-- Input for this task follows --

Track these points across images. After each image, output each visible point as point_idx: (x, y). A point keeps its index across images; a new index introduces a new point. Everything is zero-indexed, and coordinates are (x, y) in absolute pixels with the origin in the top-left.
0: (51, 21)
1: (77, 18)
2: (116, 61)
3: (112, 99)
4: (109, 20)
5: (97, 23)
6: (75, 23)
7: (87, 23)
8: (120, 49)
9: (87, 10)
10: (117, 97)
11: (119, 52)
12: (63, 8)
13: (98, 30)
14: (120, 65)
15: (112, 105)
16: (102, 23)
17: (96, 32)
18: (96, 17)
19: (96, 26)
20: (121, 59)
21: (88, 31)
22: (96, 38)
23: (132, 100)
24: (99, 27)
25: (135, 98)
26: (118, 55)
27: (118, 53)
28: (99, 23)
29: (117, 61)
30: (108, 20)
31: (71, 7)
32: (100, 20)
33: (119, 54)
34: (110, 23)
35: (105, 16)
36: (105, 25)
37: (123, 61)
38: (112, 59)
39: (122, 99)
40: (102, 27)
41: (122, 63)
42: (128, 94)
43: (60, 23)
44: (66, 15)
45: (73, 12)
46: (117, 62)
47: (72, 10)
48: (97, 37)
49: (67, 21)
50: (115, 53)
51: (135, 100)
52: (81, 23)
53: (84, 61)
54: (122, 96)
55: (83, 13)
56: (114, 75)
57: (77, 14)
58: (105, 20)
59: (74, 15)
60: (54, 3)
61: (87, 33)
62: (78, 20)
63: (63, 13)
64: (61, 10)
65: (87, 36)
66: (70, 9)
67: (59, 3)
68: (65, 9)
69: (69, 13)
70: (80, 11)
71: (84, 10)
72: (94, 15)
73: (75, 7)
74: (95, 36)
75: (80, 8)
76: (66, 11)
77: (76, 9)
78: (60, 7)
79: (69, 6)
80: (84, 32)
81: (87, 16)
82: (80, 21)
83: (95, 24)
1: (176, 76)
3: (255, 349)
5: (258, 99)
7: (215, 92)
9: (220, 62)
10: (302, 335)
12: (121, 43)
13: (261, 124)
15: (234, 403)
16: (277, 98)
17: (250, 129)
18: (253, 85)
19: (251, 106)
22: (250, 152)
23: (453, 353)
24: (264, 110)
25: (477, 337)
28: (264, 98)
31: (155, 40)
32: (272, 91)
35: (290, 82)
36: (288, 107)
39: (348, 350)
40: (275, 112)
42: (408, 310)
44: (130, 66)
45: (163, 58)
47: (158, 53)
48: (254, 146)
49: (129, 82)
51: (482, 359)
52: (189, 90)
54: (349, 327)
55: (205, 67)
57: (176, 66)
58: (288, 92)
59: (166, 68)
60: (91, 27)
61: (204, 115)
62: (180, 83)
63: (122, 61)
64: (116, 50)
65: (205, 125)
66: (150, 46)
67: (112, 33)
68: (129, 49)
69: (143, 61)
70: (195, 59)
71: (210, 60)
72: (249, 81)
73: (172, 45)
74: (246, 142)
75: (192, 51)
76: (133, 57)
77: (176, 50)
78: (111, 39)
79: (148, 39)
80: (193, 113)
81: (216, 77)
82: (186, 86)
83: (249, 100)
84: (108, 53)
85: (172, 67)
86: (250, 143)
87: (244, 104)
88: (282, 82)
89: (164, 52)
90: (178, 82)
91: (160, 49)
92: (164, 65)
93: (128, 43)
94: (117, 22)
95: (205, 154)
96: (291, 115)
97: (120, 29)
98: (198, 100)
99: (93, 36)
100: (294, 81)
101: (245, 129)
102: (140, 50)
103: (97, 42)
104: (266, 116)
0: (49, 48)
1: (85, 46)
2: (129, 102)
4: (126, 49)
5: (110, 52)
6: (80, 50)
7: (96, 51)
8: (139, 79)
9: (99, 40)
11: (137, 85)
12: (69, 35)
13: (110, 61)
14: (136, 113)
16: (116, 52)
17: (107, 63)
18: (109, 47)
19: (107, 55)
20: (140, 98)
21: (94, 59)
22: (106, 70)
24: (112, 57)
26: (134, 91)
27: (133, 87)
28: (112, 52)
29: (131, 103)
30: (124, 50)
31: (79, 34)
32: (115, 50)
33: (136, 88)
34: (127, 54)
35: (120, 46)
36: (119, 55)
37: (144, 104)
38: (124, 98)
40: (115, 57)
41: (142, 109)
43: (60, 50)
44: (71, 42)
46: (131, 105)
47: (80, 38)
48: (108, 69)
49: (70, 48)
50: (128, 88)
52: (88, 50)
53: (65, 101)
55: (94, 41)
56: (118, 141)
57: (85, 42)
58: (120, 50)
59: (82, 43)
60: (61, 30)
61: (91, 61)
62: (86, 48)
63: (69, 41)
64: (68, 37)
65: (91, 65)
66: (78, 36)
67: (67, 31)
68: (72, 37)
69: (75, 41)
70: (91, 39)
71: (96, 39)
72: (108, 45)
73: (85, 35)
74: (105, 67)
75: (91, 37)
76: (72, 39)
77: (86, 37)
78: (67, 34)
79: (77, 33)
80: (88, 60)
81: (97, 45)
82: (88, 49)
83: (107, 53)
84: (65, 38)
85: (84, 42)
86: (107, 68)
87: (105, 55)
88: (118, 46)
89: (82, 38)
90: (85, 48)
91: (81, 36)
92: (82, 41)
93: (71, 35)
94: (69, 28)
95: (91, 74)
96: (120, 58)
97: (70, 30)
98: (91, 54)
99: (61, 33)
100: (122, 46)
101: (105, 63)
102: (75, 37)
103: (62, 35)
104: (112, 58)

-- Input for this task concluded --

Beginning at the line with "43: (60, 23)" and stopping after the line with "97: (120, 29)", please write out every line of the data above exactly and nothing else.

43: (60, 23)
44: (66, 15)
45: (73, 12)
46: (117, 62)
47: (72, 10)
48: (97, 37)
49: (67, 21)
50: (115, 53)
51: (135, 100)
52: (81, 23)
53: (84, 61)
54: (122, 96)
55: (83, 13)
56: (114, 75)
57: (77, 14)
58: (105, 20)
59: (74, 15)
60: (54, 3)
61: (87, 33)
62: (78, 20)
63: (63, 13)
64: (61, 10)
65: (87, 36)
66: (70, 9)
67: (59, 3)
68: (65, 9)
69: (69, 13)
70: (80, 11)
71: (84, 10)
72: (94, 15)
73: (75, 7)
74: (95, 36)
75: (80, 8)
76: (66, 11)
77: (76, 9)
78: (60, 7)
79: (69, 6)
80: (84, 32)
81: (87, 16)
82: (80, 21)
83: (95, 24)
1: (176, 76)
3: (255, 349)
5: (258, 99)
7: (215, 92)
9: (220, 62)
10: (302, 335)
12: (121, 43)
13: (261, 124)
15: (234, 403)
16: (277, 98)
17: (250, 129)
18: (253, 85)
19: (251, 106)
22: (250, 152)
23: (453, 353)
24: (264, 110)
25: (477, 337)
28: (264, 98)
31: (155, 40)
32: (272, 91)
35: (290, 82)
36: (288, 107)
39: (348, 350)
40: (275, 112)
42: (408, 310)
44: (130, 66)
45: (163, 58)
47: (158, 53)
48: (254, 146)
49: (129, 82)
51: (482, 359)
52: (189, 90)
54: (349, 327)
55: (205, 67)
57: (176, 66)
58: (288, 92)
59: (166, 68)
60: (91, 27)
61: (204, 115)
62: (180, 83)
63: (122, 61)
64: (116, 50)
65: (205, 125)
66: (150, 46)
67: (112, 33)
68: (129, 49)
69: (143, 61)
70: (195, 59)
71: (210, 60)
72: (249, 81)
73: (172, 45)
74: (246, 142)
75: (192, 51)
76: (133, 57)
77: (176, 50)
78: (111, 39)
79: (148, 39)
80: (193, 113)
81: (216, 77)
82: (186, 86)
83: (249, 100)
84: (108, 53)
85: (172, 67)
86: (250, 143)
87: (244, 104)
88: (282, 82)
89: (164, 52)
90: (178, 82)
91: (160, 49)
92: (164, 65)
93: (128, 43)
94: (117, 22)
95: (205, 154)
96: (291, 115)
97: (120, 29)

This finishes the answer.